Transcribed page text:
- - - - - - -
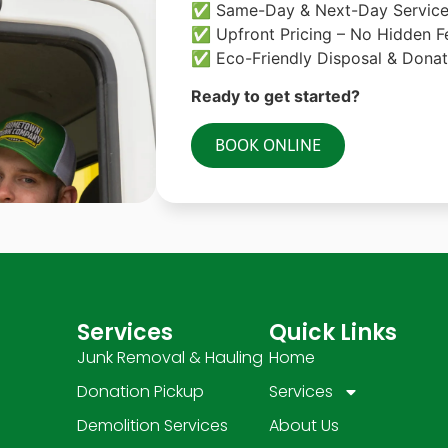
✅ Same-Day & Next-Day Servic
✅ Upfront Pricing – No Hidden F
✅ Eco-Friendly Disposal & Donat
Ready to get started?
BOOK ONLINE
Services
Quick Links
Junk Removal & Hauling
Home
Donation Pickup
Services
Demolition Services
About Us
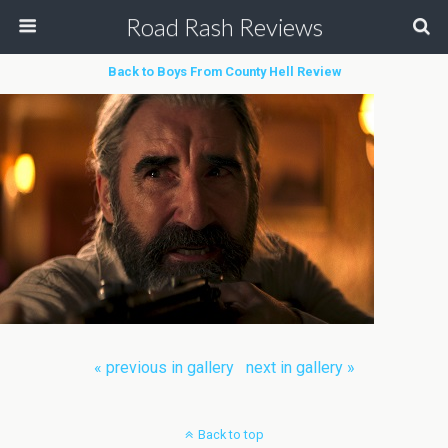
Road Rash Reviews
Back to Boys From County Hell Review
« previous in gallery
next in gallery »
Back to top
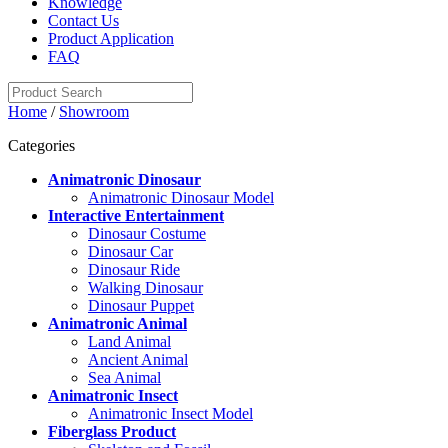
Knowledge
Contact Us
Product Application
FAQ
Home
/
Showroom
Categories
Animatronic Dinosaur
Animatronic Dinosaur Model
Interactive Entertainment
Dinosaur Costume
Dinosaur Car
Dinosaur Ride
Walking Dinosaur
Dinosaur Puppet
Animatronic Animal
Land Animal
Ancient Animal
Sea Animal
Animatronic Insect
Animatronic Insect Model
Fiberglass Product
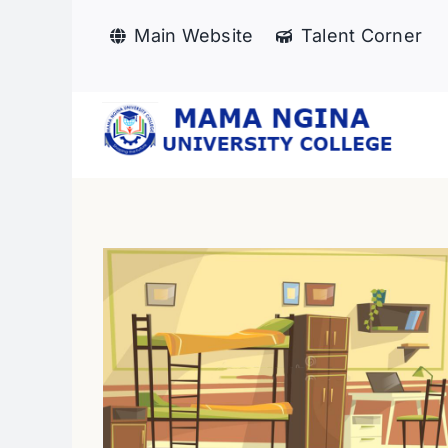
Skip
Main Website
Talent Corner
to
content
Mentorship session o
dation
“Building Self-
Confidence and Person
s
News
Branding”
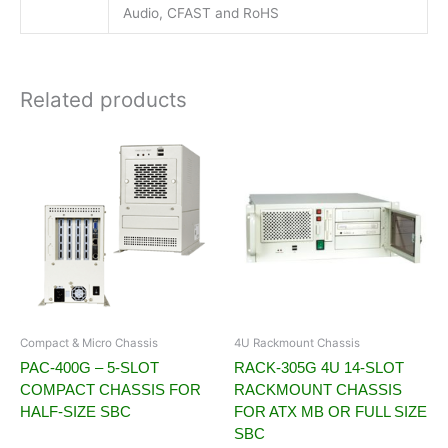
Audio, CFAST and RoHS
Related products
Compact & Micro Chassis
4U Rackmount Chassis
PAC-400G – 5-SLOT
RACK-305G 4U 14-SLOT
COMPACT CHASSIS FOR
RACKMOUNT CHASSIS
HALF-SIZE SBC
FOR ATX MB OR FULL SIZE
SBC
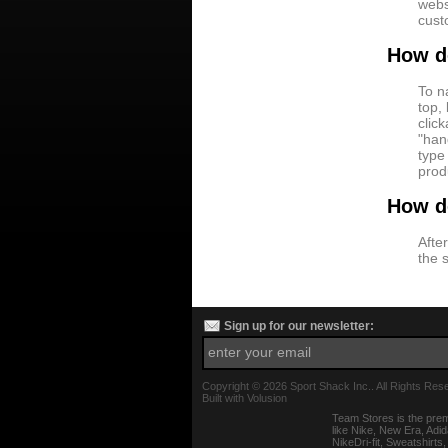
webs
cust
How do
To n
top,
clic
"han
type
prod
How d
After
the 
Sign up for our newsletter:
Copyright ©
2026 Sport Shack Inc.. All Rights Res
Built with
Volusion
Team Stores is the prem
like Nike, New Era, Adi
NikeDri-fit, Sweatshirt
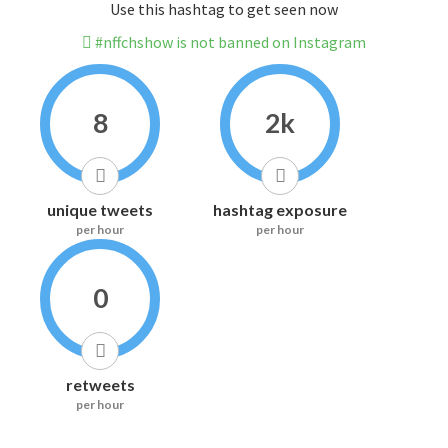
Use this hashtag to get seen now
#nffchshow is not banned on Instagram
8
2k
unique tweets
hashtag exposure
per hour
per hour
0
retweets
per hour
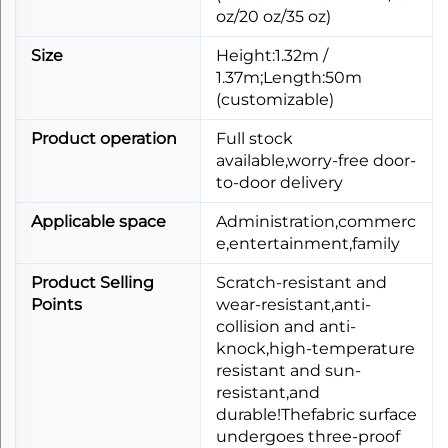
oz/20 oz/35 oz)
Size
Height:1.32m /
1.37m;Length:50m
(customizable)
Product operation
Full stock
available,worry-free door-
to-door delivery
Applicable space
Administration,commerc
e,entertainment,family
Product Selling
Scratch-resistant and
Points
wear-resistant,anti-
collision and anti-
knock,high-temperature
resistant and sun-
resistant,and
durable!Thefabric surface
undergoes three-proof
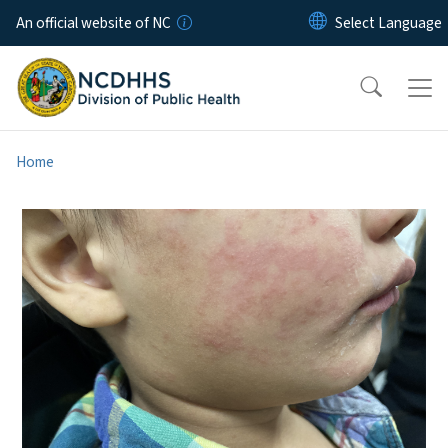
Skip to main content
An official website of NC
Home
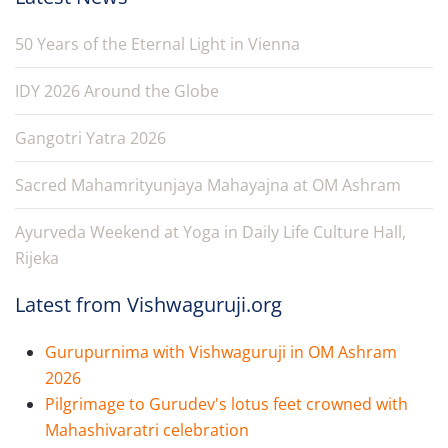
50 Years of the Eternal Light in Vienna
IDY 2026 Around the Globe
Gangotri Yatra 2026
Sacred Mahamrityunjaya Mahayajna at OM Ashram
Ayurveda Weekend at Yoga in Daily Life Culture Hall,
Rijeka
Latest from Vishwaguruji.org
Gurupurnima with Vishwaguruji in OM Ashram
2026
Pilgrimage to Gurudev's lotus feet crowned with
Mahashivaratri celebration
- - - - - - -
* _Description of the task_
Report each line in the items above that contains the string "Animal". Case counts.

* _Written solution_
Animatronic Animal
Land Animal
Ancient Animal
Sea Animal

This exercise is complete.